Our patient initially presented with psychiatric manifestations for which he had been treated with antidepressants without improvement. As a result, he suffered from immobilization and disuse syndrome for two years. However, his physical findings and data showed increased urinary volume, low blood pressure and hyponatremia, and the endocrinological findings supported a diagnosis of tertiary adrenal insufficiency with central diabetes insipidus. It is well known that depression manifests with apathy, poverty of thought and lack of initiative, as observed in patients with long-standing adrenal insufficiency. Twenty percent of patients with adrenal insufficiency are diagnosed more than five years after the onset of symptoms. More than 67% of patients consult at least three physicians, and 68% are initially given an incorrect diagnosis, usually of psychiatric disorders and gastrointestinal disease.4 Most psychiatric symptoms disappear within a few days after adequate glucocorticoid therapy is begun; however, psychosis reportedly may persist for several months.5 In our case, a few weeks after starting administration of hydrocortisone, the patient’s psychological symptoms showed improvement, and six months after starting the treatment, he was able to walk.
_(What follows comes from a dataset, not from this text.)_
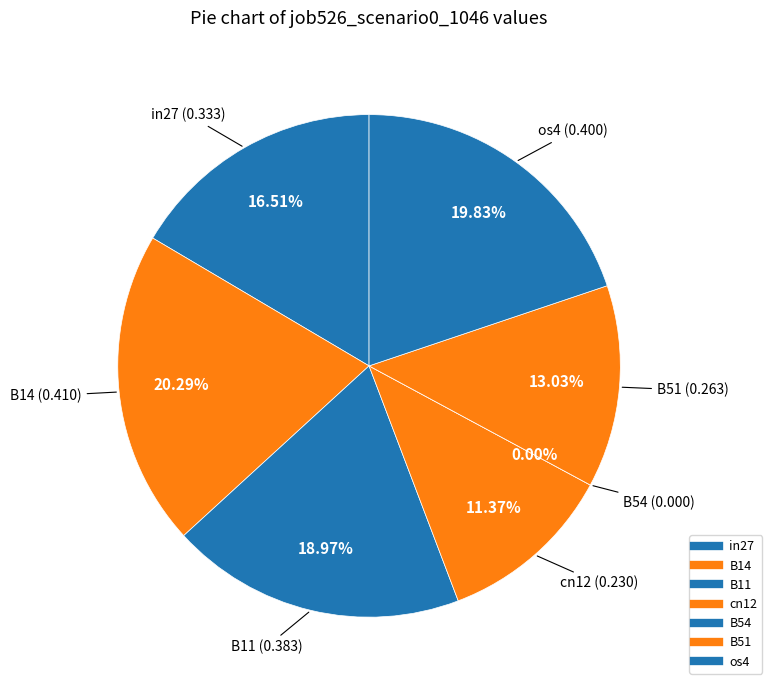

Does cn12 account for over 50% of the chart?

No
Therefore, we suggest the necessity of blood testing for ACTH and cortisol in the field of psychiatry to ensure an early diagnosis of adrenal insufficiency.

Any process that involves the hypothalamus and interferes with CRH secretion, such as hypothalamic tumors, surgery and irradiation, and autoimmune hypothalamic disease, will result in tertiary adrenal failure.2 In this case, although low ACTH and cortisol levels and a normal ACTH response to CRH administration were observed, there was no response of ACTH to an insulin challenge. In addition, AVP was low while pOsm was high, and there was no AVP response to a 5% saline loading. Therefore, the patient was diagnosed with tertiary adrenal insufficiency with central diabetes insipidus. It has been reported that 30% of central diabetes insipidus cases are idiopathic, and that lymphocytic hypophysitis and autoimmune hypothalamic disease may cause central diabetes insipidus.68 The paraventricular nucleus (PVN) in the hypothalamus is the site of most CRH production,9 and AVP is also synthesized in both the supraoptic nucleus and the PVN in the hypothalamus.10,11 In our patient’s case, tertiary adrenal failure and central diabetes insipidus may have developed due to damage to the hypothalamus, including the PVN, though the cause of the damage is unclear and may thus be idiopathic.
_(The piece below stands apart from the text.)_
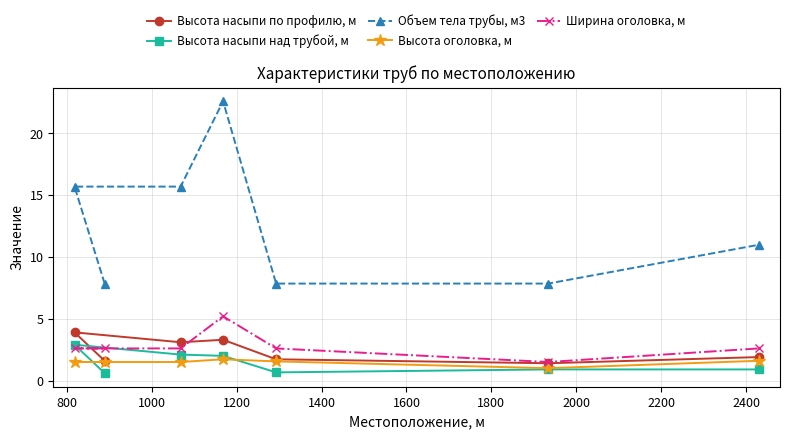

What is the maximum value for Ширина оголовка, м?

5.2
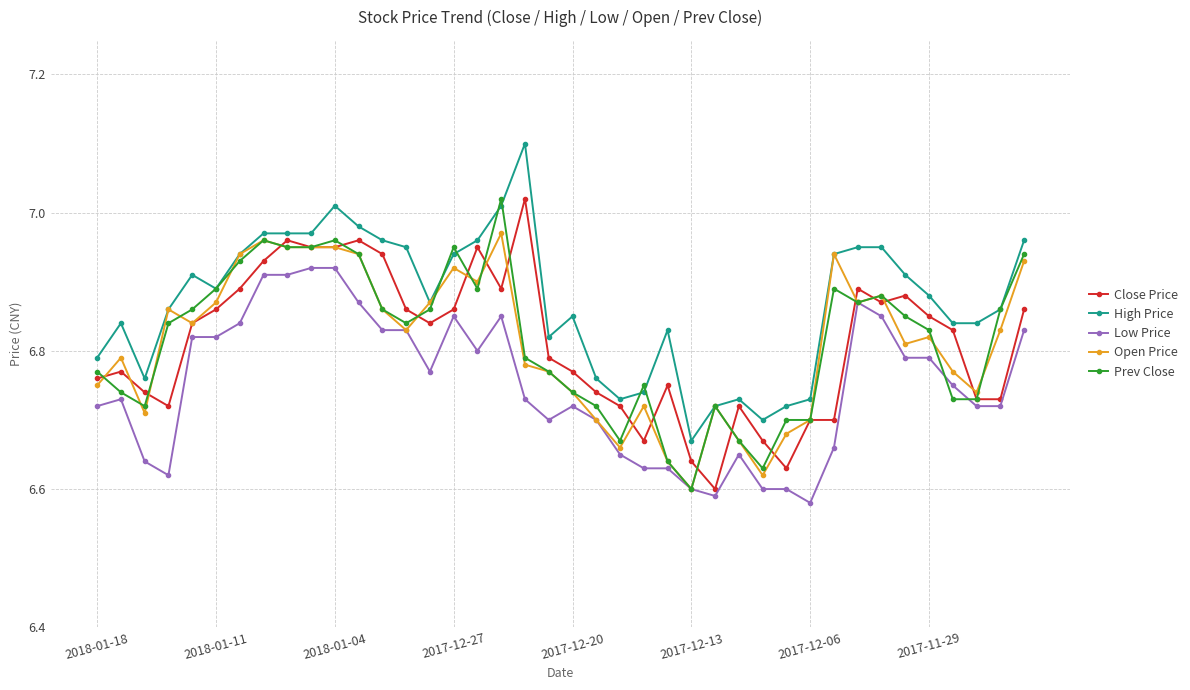

Count the number of categories in the chart.

40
In this case, the volume of urine was relatively low for diabetes insipidus, initially being 3000 ml. However, the urinary volume increased markedly after steroid replacement therapy. Central diabetes insipidus is known to be masked by the presence of glucocorticoid deficiency, so-called masked diabetes insipidus,10,12 Glucocorticoid deficiency causes AVP-dependent as well as independent impairment of water diuresis due to renal factors. It was recently reported that the production of aquaporin 2, a vasopressin-dependent water channel in the kidney, is enhanced in the absence of glucocorticoids.13 As a result, the antidiuretic action of vasopressin is exaggerated, such that the masked diabetes insipidus in this patient surfaced once treatment had begun.
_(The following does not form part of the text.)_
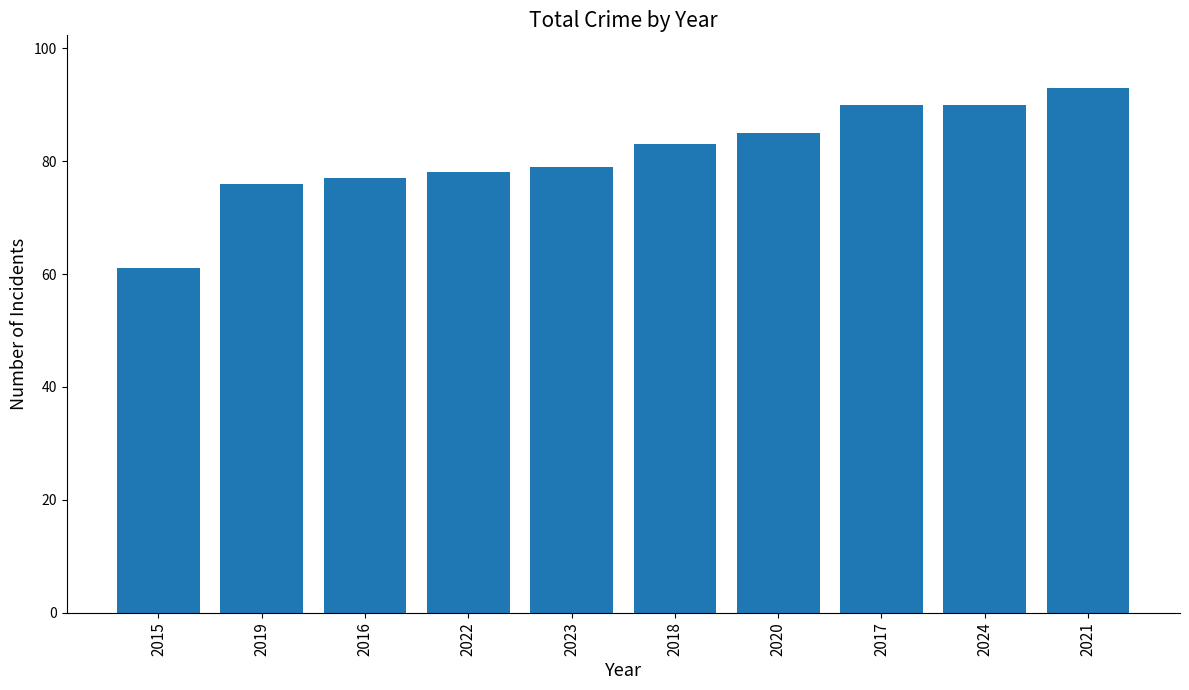

What is the difference between the maximum and minimum values?

32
In conclusion, misdiagnosis of adrenal insufficiency is not particularly rare. However, a correct early diagnosis is necessary, because, if adrenal insufficiency is not definitively diagnosed, the patient’s quality of life is markedly reduced. We have described this patient with tertiary adrenal failure associated with diabetes insipidus, misdiagnosed as severe depression, to raise clinicians’ awareness of this disorder.

Figure 2.

Figure 2

Coronal T1-weighted magnetic resonance imaging of the pituitary gland. The arrow indicates an empty sella.

Footnotes

Disclosure

This manuscript has been read and approved by all authors. This paper is unique and is not under consideration by any other publication and has not been published elsewhere. The authors and peer reviewers of this paper report no conflicts of interest. The authors confirm that they have permission to reproduce any copyrighted material. Written consent was obtained from the patient for publication of this study.